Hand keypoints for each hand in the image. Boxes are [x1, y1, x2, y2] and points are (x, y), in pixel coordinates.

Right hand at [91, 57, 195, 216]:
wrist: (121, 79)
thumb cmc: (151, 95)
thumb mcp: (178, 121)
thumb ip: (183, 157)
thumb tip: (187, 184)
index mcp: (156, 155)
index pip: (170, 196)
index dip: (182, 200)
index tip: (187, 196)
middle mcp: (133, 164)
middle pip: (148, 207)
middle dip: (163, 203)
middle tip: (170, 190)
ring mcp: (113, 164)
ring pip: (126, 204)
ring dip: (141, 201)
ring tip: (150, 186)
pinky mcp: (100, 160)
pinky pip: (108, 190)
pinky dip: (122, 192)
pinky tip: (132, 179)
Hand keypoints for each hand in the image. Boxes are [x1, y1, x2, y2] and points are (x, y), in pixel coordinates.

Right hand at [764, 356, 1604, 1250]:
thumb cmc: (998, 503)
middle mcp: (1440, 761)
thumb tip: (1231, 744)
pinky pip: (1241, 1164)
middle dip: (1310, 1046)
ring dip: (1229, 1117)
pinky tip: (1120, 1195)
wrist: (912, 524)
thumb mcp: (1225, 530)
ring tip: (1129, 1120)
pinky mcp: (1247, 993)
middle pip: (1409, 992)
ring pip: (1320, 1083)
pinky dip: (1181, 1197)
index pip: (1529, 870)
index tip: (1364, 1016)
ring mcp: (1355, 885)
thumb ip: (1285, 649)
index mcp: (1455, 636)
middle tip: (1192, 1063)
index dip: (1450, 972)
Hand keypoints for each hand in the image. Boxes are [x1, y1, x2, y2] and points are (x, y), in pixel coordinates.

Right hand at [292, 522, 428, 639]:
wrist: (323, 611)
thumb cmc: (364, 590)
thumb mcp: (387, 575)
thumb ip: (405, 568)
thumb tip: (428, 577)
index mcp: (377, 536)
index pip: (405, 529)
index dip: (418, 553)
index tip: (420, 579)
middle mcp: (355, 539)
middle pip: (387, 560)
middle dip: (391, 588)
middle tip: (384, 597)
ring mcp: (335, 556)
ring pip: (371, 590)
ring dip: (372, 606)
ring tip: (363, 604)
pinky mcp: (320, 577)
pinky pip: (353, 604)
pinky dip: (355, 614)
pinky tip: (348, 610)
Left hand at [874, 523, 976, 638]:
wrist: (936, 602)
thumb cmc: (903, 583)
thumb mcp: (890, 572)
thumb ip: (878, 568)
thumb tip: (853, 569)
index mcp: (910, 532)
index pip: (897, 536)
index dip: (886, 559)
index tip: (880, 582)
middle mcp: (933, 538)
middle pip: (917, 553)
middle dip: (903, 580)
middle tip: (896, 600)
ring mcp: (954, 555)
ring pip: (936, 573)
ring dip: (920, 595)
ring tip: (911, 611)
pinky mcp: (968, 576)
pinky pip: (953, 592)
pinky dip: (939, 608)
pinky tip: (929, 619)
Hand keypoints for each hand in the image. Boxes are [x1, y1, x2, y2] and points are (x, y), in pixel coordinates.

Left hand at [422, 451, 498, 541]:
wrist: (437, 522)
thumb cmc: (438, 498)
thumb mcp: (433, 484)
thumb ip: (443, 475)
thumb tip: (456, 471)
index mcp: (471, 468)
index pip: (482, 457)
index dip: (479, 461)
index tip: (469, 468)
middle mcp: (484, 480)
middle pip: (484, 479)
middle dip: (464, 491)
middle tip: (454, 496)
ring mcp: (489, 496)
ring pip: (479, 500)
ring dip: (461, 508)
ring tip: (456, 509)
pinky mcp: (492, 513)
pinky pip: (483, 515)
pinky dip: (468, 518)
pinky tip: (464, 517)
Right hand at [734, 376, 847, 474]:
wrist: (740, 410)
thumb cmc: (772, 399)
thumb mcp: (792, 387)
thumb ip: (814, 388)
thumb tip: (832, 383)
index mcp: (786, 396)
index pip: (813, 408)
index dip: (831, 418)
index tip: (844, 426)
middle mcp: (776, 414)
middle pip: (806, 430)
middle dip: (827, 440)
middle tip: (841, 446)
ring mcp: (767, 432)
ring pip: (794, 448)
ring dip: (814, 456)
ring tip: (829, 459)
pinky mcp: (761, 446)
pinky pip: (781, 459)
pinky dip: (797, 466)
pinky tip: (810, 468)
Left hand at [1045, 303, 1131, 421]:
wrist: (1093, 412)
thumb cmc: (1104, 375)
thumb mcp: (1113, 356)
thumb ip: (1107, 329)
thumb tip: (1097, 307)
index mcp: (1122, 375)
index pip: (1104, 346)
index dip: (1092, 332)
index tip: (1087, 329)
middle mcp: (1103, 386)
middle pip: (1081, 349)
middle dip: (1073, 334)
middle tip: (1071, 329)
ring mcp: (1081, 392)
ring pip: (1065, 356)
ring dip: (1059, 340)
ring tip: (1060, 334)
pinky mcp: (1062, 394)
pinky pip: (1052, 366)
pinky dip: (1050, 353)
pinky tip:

********

THE PROBLEM ::
Faithfully reproduce all of the records, character for character.

SOLUTION TO THE EXERCISE ::
Hand keypoints for each hand in the image. Boxes are [x1, y1, x2, y2] and points are (x, y), in pixel coordinates.

Right hand at [91, 57, 195, 216]:
wrist: (121, 79)
thumb cmc: (151, 95)
thumb mcp: (178, 121)
thumb ip: (183, 157)
thumb tip: (187, 184)
index mcp: (156, 155)
index pip: (170, 196)
index dip: (182, 200)
index tip: (187, 196)
middle mcp: (133, 164)
middle pip: (148, 207)
middle dip: (163, 203)
middle tip: (170, 190)
ring mcp: (113, 164)
ring pip: (126, 204)
ring dip: (141, 201)
ring tip: (150, 186)
pinky mcp: (100, 160)
pinky pip: (108, 190)
pinky dip: (122, 192)
pinky tip: (132, 179)
Hand keypoints for each hand in the image. Boxes are [x1, y1, x2, y2] and points are (x, y), in pixel coordinates.

Right hand at [764, 356, 1604, 1250]:
thumb cmc: (998, 503)
middle mcp: (1440, 761)
thumb tip: (1231, 744)
pinky pip: (1241, 1164)
middle dip: (1310, 1046)
ring dip: (1229, 1117)
pinky tip: (1120, 1195)
wrist: (912, 524)
thumb mcp: (1225, 530)
ring tip: (1129, 1120)
pinky mcp: (1247, 993)
middle pip: (1409, 992)
ring pip: (1320, 1083)
pinky dip: (1181, 1197)
index pip: (1529, 870)
index tip: (1364, 1016)
ring mcp: (1355, 885)
thumb ip: (1285, 649)
index mcp: (1455, 636)
middle tip: (1192, 1063)
index dip: (1450, 972)
Hand keypoints for each hand in the image. Boxes are [x1, y1, x2, y2] and points are (x, y), in pixel coordinates.

Right hand at [292, 522, 428, 639]:
wrist: (323, 611)
thumb cmc: (364, 590)
thumb mcp: (387, 575)
thumb ip: (405, 568)
thumb tip: (428, 577)
index mcp: (377, 536)
index pip: (405, 529)
index dip: (418, 553)
index tip: (420, 579)
middle mcp: (355, 539)
middle pip: (387, 560)
middle dip: (391, 588)
middle tip: (384, 597)
ring mcp: (335, 556)
ring pip: (371, 590)
ring dip: (372, 606)
ring tip: (363, 604)
pinky mcp: (320, 577)
pinky pip: (353, 604)
pinky dip: (355, 614)
pinky tip: (348, 610)
Left hand at [874, 523, 976, 638]:
wrist: (936, 602)
thumb cmc: (903, 583)
thumb mcp: (890, 572)
thumb ip: (878, 568)
thumb tip: (853, 569)
index mcp: (910, 532)
index pip: (897, 536)
index dip: (886, 559)
index tip: (880, 582)
middle mcp: (933, 538)
middle pip: (917, 553)
middle dip: (903, 580)
middle tip: (896, 600)
ring mcp: (954, 555)
ring pip: (936, 573)
ring dip: (920, 595)
ring tip: (911, 611)
pinky mcp: (968, 576)
pinky pip: (953, 592)
pinky dip: (939, 608)
pinky tip: (929, 619)
Hand keypoints for each hand in the image. Boxes are [x1, y1, x2, y2] and points are (x, y), in pixel coordinates.

Left hand at [422, 451, 498, 541]:
wrist: (437, 522)
thumb cmc: (438, 498)
thumb mcp: (433, 484)
thumb ip: (443, 475)
thumb tip: (456, 471)
index mcp: (471, 468)
index pip: (482, 457)
index dip: (479, 461)
index tip: (469, 468)
middle mcp: (484, 480)
middle pip: (484, 479)
middle dip: (464, 491)
middle tip: (454, 496)
ring mcp: (489, 496)
ring pip: (479, 500)
ring dip: (461, 508)
ring tip: (456, 509)
pinky mcp: (492, 513)
pinky pip: (483, 515)
pinky dip: (468, 518)
pinky tip: (464, 517)
Right hand at [734, 376, 847, 474]:
wrist: (740, 410)
thumb cmc: (772, 399)
thumb mcp: (792, 387)
thumb ip: (814, 388)
thumb tip: (832, 383)
index mcp: (786, 396)
index pip: (813, 408)
index dip: (831, 418)
index tip: (844, 426)
middle mcp: (776, 414)
middle pip: (806, 430)
middle dip: (827, 440)
middle tip: (841, 446)
ring mcp: (767, 432)
ring pip: (794, 448)
ring dip: (814, 456)
ring tip: (829, 459)
pinky mcp: (761, 446)
pinky pip: (781, 459)
pinky dip: (797, 466)
pinky tip: (810, 468)
Left hand at [1045, 303, 1131, 421]:
wrist: (1093, 412)
thumb cmc: (1104, 375)
thumb mcp: (1113, 356)
thumb ip: (1107, 329)
thumb tip: (1097, 307)
index mcp: (1122, 375)
index pip: (1104, 346)
index dip: (1092, 332)
index tip: (1087, 329)
middle mcp: (1103, 386)
middle pip: (1081, 349)
middle dip: (1073, 334)
middle tip: (1071, 329)
ring mcp: (1081, 392)
ring pip: (1065, 356)
ring dip: (1059, 340)
ring tip: (1060, 334)
pinky mcp: (1062, 394)
pinky pip: (1052, 366)
pinky dip: (1050, 353)
pinky tip:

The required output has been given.